LDV was forced to suspend production last December after GAZ ran into funding problems. It employed 850 people at its plant in Birmingham.

"Sadly, we do not have the funding necessary to keep employees on, so it is with great regret that we place ourselves in a position where we will have to make redundant later today the vast majority of the work force," an official from administrator PriceWaterhouseCoopers told reporters.

An LDV spokesman said a further 1,200 jobs were at risk on the dealership and distribution side of the business. An estimated 4,000 more involved with supplying the company with spare parts could also be lost, he said.

GAZ called it a sad day for the LDV work force and British manufacturing. "Over the last few months, we have fought relentlessly to find a solution that would ensure jobs and manufacturing remain in Birmingham," it said in a statement. The company said it had chased a management buyout, approached numerous foreign investors, held extensive talks with the government in an attempt to secure bridging finance and attempted to secure a European Investment Bank loan.

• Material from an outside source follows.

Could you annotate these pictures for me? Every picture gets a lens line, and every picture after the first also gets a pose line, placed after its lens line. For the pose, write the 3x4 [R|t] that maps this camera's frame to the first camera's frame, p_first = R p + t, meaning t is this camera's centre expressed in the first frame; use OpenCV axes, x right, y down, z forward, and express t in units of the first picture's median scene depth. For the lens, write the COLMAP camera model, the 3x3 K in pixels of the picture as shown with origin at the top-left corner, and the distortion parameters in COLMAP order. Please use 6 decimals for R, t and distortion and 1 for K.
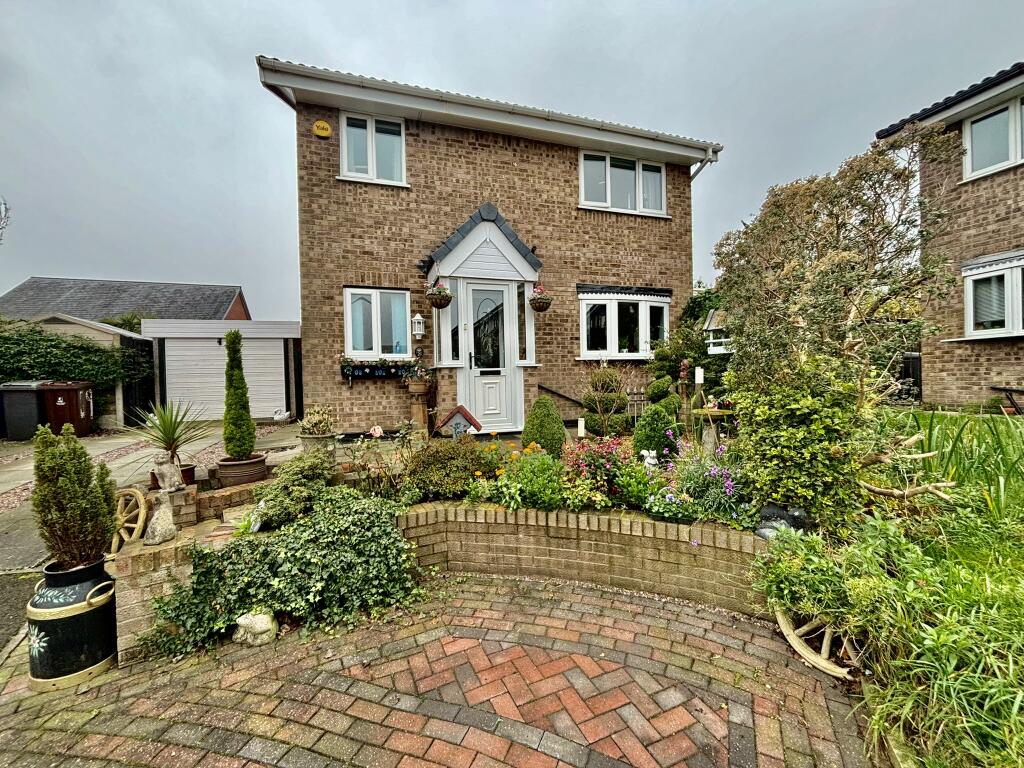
lens RADIAL K [[415.1, 0, 508.7], [0, 415.1, 382.2], [0, 0, 1]] dist [-0.004266, 0.000206]
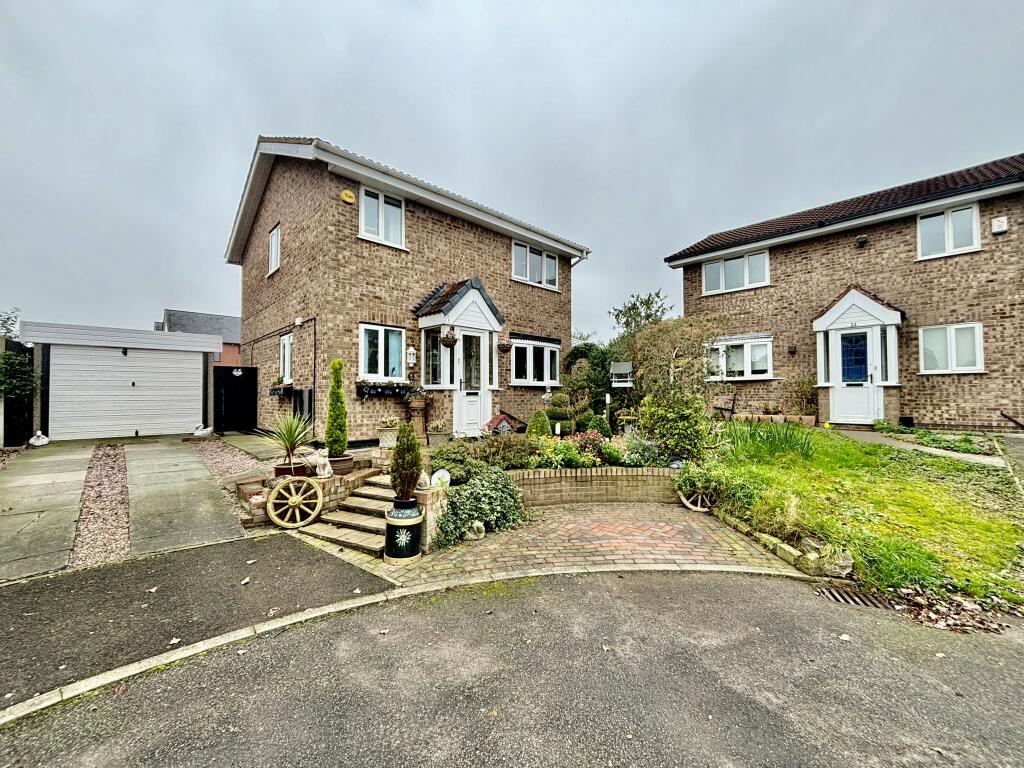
lens RADIAL K [[421.0, 0, 498.0], [0, 421.0, 385.1], [0, 0, 1]] dist [0.000866, -0.000028]
pose [[0.903674, 0.029974, 0.427172, -0.553227], [-0.013929, 0.999077, -0.040637, 0.004148], [-0.427995, 0.030772, 0.903257, -0.319231]]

Talks with Malaysian firm Weststar on a possible rescue package fell apart last week after it failed to find enough funding to complete the purchase.

Britain had already provided Weststar with a ?5 million ($8 million) bridging loan. But it rejected the firm's plea for another ?45-50 million on the grounds that it was up to investors to stump up the cash, the LDV spokesman said. "It's obviously the end of the line for GAZ's involvement," the spokesman said.